Iran Focus
London, 4 May – Oil prices evened out on Friday, following recent gains, but global supplies remain limited as the market prepares for Donald Trump’s decision on the fate of the 2015 nuclear deal.
On Monday, April 30, Brent crude oil hit a 3-1/2 year closing high of $75.17, but by Friday, this has dropped by 30 cents to $73.32 a barrel. US light crude had also dropped 20 cents to $68.23.
ANZ analysts Daniel Hynes and Soni Kumari wrote: “Rising geopolitical risks have been a big factor behind oil’s strong rise this year. The extent of the rally would have been significantly weaker if not for recent tightness in the market. We expect the market to tighten even further in H2 2018.”
If Trump pulls out of the deal, as many are expecting that he will, this will mean increased US sanctions against the Iranian Regime, possibly stopping Iranian oil from being sold to the US.
If the US imposes sanctions that will prevent those who do business with Iran from accessing the US financial market, this could also mean that other countries will also stop buying Iranian oil.

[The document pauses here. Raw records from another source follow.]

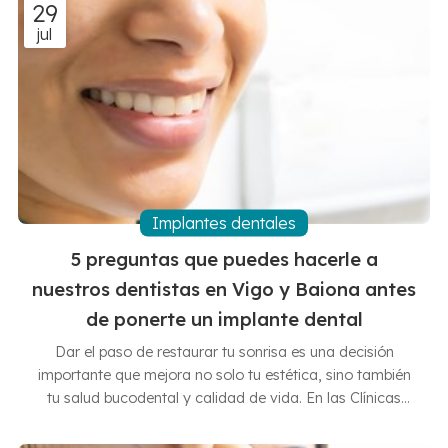
29
jul
Implantes dentales
5 preguntas que puedes hacerle a
nuestros dentistas en Vigo y Baiona antes
de ponerte un implante dental
Dar el paso de restaurar tu sonrisa es una decisión
importante que mejora no solo tu estética, sino también
tu salud bucodental y calidad de vida. En las Clínicas
Dentales Francisco Hernández Vallejo sabemos que
surgen dudas naturales antes de iniciar un tratamiento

Following the lifting of international sanctions against Iran in January 2016, the country was able to become a major oil exporter, often undercutting Saudi Arabia despite an agreement not to.
The end of the nuclear deal?
On Thursday, Iranian regime’s foreign minister said that Trump’s demands to fix the flaws in the nuclear deal were unacceptable and that Iran would not implement them.
These fixes that Trump mentioned in January, when he gave this final deadline, included:
• an end to the expiration of clauses, which would allow the Iranian Regime to resume work on a nuclear weapon as early as 2024
• restrictions on Iran’s ballistic missile programme
• increased inspections on the Iranian Regime’s suspected nuclear sites
If the Iranian Regime, as they claim, truly have no desire to create a nuclear bomb, then they should have no problem abiding by these. But time and again it has been proven that this regime is not trustworthy.